--- RECORDS FOR THE TASK ---
_ _ _ _ _

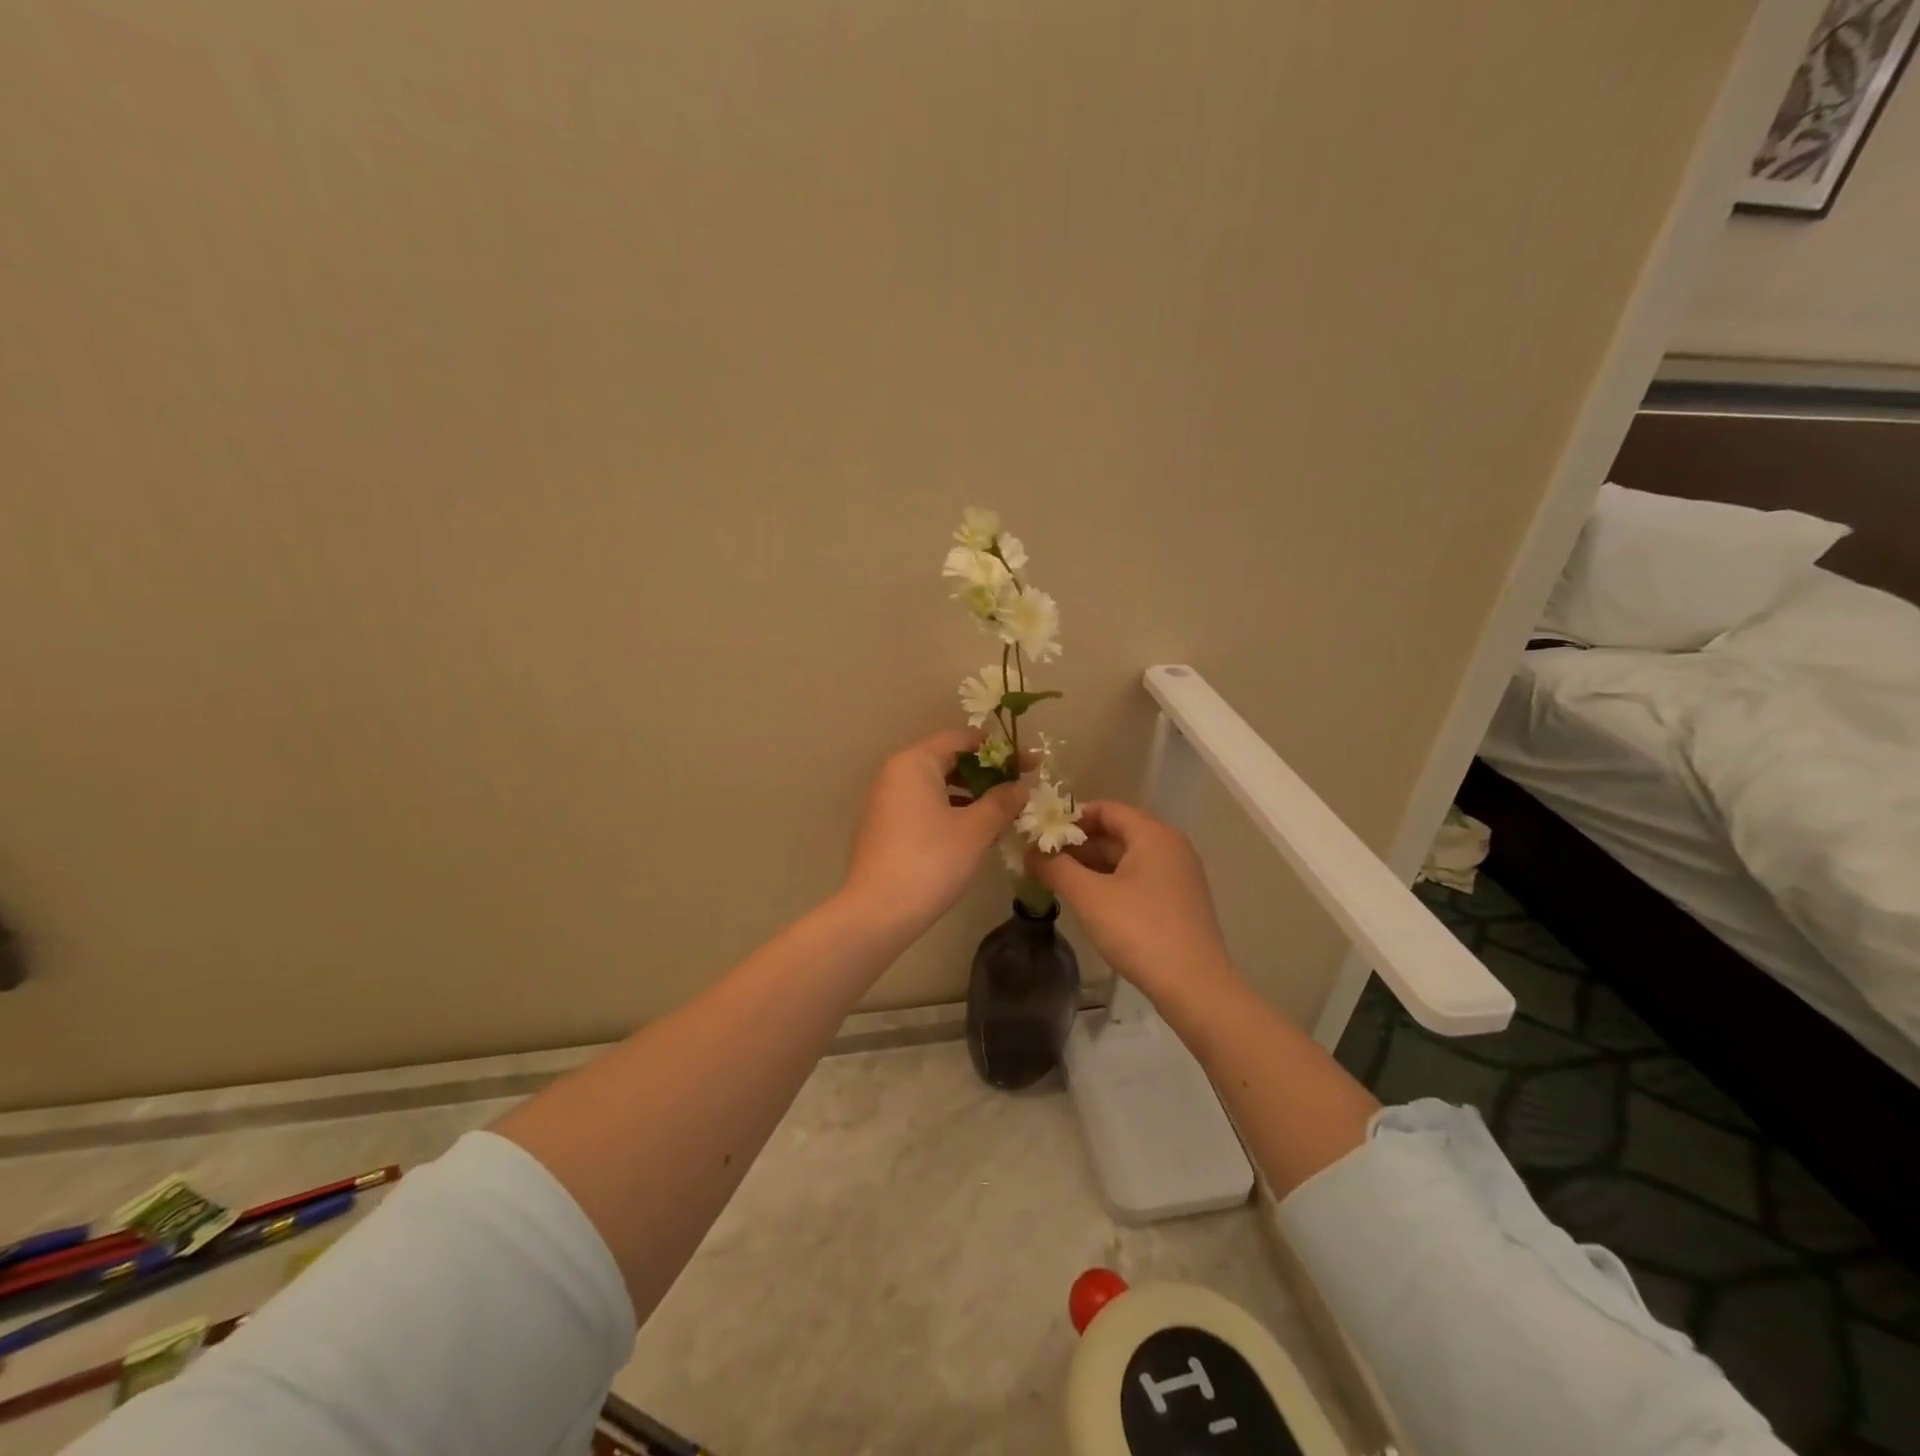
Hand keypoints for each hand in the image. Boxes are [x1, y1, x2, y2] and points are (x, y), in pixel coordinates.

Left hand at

_ _ _ _ _

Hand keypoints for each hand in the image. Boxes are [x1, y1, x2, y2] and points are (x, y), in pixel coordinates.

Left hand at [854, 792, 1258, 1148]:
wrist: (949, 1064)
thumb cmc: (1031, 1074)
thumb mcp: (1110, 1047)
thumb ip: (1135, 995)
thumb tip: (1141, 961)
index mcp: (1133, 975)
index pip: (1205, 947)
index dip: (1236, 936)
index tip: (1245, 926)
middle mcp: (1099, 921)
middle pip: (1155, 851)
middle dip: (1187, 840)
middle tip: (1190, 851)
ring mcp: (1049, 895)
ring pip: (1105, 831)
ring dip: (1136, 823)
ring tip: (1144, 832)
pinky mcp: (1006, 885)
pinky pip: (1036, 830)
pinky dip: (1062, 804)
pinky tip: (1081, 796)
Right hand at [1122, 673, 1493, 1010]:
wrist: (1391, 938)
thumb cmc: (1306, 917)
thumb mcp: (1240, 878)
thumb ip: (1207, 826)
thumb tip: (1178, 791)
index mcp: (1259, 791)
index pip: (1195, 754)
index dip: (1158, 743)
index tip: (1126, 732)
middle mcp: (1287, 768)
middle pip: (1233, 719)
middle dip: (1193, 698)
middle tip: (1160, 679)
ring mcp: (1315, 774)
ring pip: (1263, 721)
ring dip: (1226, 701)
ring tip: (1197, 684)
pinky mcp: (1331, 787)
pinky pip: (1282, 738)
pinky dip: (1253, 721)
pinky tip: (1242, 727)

_ _ _ _ _

--- PROBLEM DETAILS ---
Reproduce exactly the stretch of the material above that starts at the line with "thumb mcp: (1240, 878)" and ends at the line with "pinky tip: (1242, 727)", both included, and nothing else.

--- SOLUTION TO THIS PROBLEM ---
thumb mcp: (1240, 878)
thumb ip: (1207, 826)
thumb tip: (1178, 791)
index mcp: (1259, 791)
index pip: (1195, 754)
index dip: (1158, 743)
index tip: (1126, 732)
middle mcp: (1287, 768)
middle pip: (1233, 719)
middle dip: (1193, 698)
middle tip: (1160, 679)
ring mcp: (1315, 774)
ring pip: (1263, 721)
ring dip: (1226, 701)
ring tip: (1197, 684)
pinky mcp: (1331, 787)
pinky pip: (1282, 738)
pinky dip: (1253, 721)
pinky tip: (1242, 727)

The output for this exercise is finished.